Me and my collaborators are going to conduct a network analysis and we would like to learn as much as possible about this method before starting coding our data. Thank you!
About sources, it depends on the type of social network you want to analyze. If you are interested in family networks, you can use demographic census microdata that contain households information and the relationships among their members. If you analyze migration, you can use the information about the place of origin of migrants in their residence at place of destination, especially in spatial clusters.
Perhaps the most well-known journal in the field is Social Networks: https://www.journals.elsevier.com/social-networks/. You find many methodological and applied articles there from different fields of research ( e.g., anthropology, sociology, history, social psychology, political science, human geography, biology, economics, communications science ).
Thank you for your advices! We are working on an analysis of literature published in energy policy field and a colleague suggested network analysis as a way to examine how research teams look like and where do they come from. We would therefore like to learn more about network analysis as a tool in general before applying it to our case.
The standard reference is Wasserman and Faust (1993), nevertheless, it is quite technical. More accessible introductory texts are provided by: Robins (2015), Borgatti, Everett, and Johnson (2013) - with a nice chapter on research design, Kadushin (2011), Scott (2011), or Prell (2012). There is also an online UCINET-oriented textbook by Hanneman and Riddle: http://www.faculty.ucr.edu/~hanneman/nettext/ Also, a classic text on co-authorship networks: http://www.soc.duke.edu/~jmoody77/asr_soccoauth.pdf
I think that the book edited by Emmanuel Lazega and Tom Snijders on: Mutlilevel network analysis for the social sciences, Methodos Series, Springer, 2016, may be a very good introduction to this extension of multilevel analysis.
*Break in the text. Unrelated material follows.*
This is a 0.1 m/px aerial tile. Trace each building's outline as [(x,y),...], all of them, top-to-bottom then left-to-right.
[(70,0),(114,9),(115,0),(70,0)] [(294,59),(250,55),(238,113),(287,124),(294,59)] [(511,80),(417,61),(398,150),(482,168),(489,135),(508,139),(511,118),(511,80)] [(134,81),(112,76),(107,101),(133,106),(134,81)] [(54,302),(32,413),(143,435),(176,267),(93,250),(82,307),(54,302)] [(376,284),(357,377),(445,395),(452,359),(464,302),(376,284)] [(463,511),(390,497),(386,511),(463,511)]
If you want to compare this kind of analysis with others (event history, sequence analysis, multilevel analysis and agent based models) you may be interested to read the paper I recently published on: Do different approaches in population science lead to divergent or convergent models?
When you say... "working on an analysis of literature published in energy policy field" are you focused on "co-authors" or "citations"? Either can be analyzed using network analysis. You can do a document-to-document network and/or an author-to-author network from the same data set.
Attached is a network map from a project we did... the map can show:
1) Network of Authors based on Publications
2) Network of Publications based on Authors
Node colors designate clusters (more connections within group than outside of group)
Mist of what you got is in quants because that's where it originated.NVivo 11 Plus has social networks as well if you're interested in triangulation etc etc
Thanks! We are actually working on a state-of-the-art paper and somebody suggested that network analysis can help us to analyse cooperation patterns between individual authors. So we are trying to learn about the tool as much as possible.